__Records supplied__:
···

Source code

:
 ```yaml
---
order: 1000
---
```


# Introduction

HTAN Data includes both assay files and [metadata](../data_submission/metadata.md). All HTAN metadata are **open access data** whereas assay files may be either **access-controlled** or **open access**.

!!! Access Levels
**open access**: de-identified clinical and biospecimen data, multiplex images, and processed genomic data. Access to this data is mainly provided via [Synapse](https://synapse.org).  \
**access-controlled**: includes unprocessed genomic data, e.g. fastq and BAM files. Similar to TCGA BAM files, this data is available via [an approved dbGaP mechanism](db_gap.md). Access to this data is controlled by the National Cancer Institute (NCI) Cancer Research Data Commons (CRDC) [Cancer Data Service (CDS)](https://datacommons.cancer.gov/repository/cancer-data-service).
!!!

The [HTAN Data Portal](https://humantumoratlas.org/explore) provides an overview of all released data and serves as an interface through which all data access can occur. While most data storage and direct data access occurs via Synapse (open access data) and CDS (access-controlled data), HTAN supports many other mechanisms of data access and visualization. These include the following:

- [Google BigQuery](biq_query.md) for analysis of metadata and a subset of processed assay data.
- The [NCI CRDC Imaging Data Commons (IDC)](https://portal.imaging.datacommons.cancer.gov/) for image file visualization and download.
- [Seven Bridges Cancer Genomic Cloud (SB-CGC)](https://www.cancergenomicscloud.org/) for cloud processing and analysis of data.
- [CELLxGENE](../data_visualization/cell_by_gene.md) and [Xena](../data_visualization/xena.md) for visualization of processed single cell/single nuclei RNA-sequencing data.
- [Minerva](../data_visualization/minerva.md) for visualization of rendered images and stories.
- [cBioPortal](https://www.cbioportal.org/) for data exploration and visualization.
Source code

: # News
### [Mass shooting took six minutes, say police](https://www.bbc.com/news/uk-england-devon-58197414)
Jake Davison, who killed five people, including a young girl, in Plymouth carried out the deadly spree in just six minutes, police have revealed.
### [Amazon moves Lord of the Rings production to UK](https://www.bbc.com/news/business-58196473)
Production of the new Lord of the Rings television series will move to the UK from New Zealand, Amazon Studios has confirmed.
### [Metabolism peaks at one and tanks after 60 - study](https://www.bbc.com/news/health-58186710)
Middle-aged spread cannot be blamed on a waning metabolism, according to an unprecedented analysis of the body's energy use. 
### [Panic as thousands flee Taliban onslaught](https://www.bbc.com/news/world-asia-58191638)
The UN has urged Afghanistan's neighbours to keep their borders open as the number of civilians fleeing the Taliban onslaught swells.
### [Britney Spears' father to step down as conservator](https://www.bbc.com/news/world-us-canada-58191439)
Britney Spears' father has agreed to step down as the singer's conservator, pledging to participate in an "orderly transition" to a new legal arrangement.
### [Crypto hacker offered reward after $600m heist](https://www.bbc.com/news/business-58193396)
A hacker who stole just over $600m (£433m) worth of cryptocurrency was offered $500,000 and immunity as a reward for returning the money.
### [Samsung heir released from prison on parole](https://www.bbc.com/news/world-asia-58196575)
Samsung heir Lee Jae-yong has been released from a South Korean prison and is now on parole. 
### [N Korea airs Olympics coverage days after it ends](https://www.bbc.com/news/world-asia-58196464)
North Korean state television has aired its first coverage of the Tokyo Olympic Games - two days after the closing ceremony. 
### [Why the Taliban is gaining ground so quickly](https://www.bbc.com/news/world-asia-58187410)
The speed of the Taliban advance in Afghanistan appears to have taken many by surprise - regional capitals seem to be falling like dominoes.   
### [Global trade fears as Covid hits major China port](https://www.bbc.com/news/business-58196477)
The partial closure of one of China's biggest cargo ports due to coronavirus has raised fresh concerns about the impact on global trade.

···

__Requirement__: Quote the data above from the line containing "- [Google BigQuery](biq_query.md)" to the line containing "### [Crypto hacker", inclusive, and stop.

__Exercise output__:
- [Google BigQuery](biq_query.md) for analysis of metadata and a subset of processed assay data.
- The [NCI CRDC Imaging Data Commons (IDC)](https://portal.imaging.datacommons.cancer.gov/) for image file visualization and download.
- [Seven Bridges Cancer Genomic Cloud (SB-CGC)](https://www.cancergenomicscloud.org/) for cloud processing and analysis of data.
- [CELLxGENE](../data_visualization/cell_by_gene.md) and [Xena](../data_visualization/xena.md) for visualization of processed single cell/single nuclei RNA-sequencing data.
- [Minerva](../data_visualization/minerva.md) for visualization of rendered images and stories.
- [cBioPortal](https://www.cbioportal.org/) for data exploration and visualization.
Source code

: # News
### [Mass shooting took six minutes, say police](https://www.bbc.com/news/uk-england-devon-58197414)
Jake Davison, who killed five people, including a young girl, in Plymouth carried out the deadly spree in just six minutes, police have revealed.
### [Amazon moves Lord of the Rings production to UK](https://www.bbc.com/news/business-58196473)
Production of the new Lord of the Rings television series will move to the UK from New Zealand, Amazon Studios has confirmed.
### [Metabolism peaks at one and tanks after 60 - study](https://www.bbc.com/news/health-58186710)
Middle-aged spread cannot be blamed on a waning metabolism, according to an unprecedented analysis of the body's energy use. 
### [Panic as thousands flee Taliban onslaught](https://www.bbc.com/news/world-asia-58191638)
The UN has urged Afghanistan's neighbours to keep their borders open as the number of civilians fleeing the Taliban onslaught swells.
### [Britney Spears' father to step down as conservator](https://www.bbc.com/news/world-us-canada-58191439)
Britney Spears' father has agreed to step down as the singer's conservator, pledging to participate in an "orderly transition" to a new legal arrangement.
### [Crypto hacker offered reward after $600m heist](https://www.bbc.com/news/business-58193396)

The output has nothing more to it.